What the task asks:
Your copy of the data below must be exact and must leave out all pictures.

Information supplied:
%%

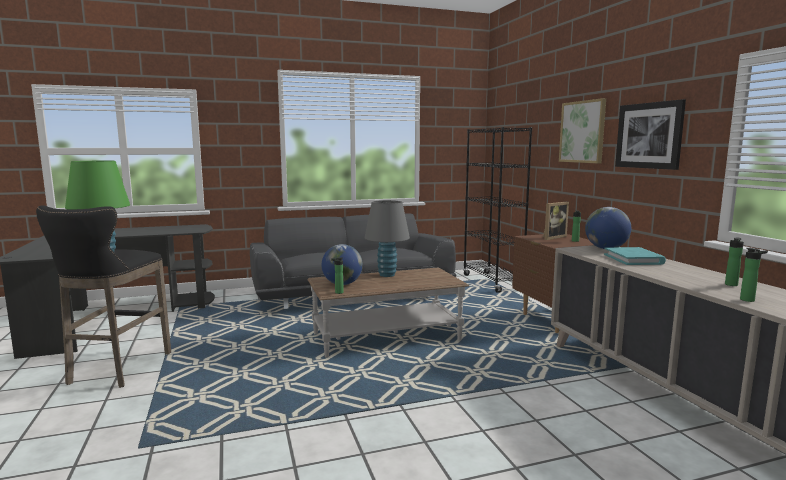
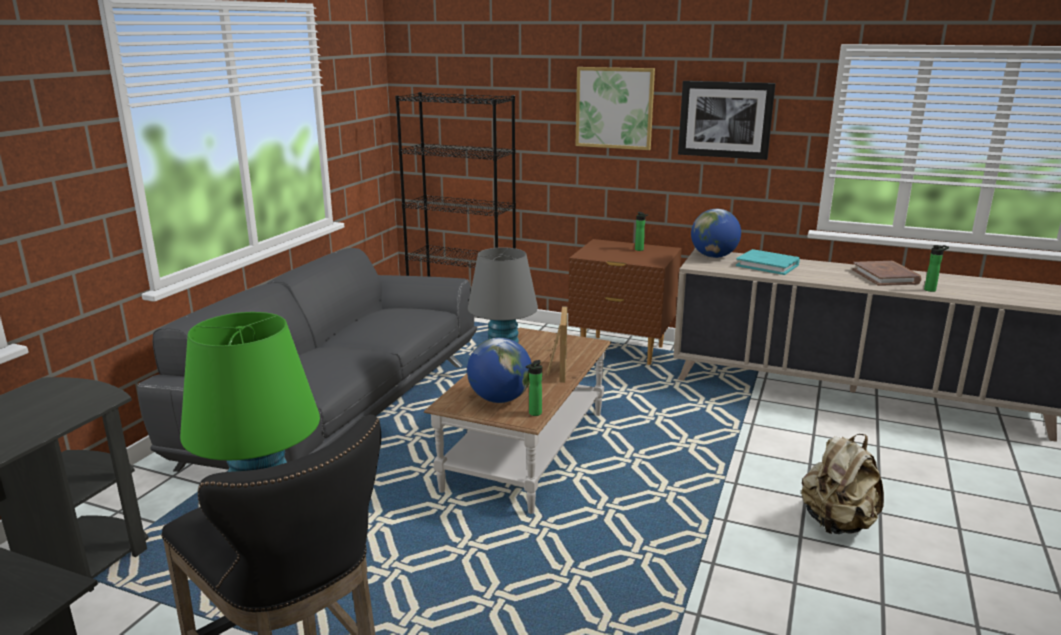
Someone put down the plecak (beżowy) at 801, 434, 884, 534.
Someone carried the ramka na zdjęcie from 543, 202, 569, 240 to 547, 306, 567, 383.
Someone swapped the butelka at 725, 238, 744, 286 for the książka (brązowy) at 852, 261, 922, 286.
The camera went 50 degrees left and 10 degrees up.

%%

Task solution:
Someone put down the plecak (beżowy) at 801, 434, 884, 534.
Someone carried the ramka na zdjęcie from 543, 202, 569, 240 to 547, 306, 567, 383.
Someone swapped the butelka at 725, 238, 744, 286 for the książka (brązowy) at 852, 261, 922, 286.
The camera went 50 degrees left and 10 degrees up.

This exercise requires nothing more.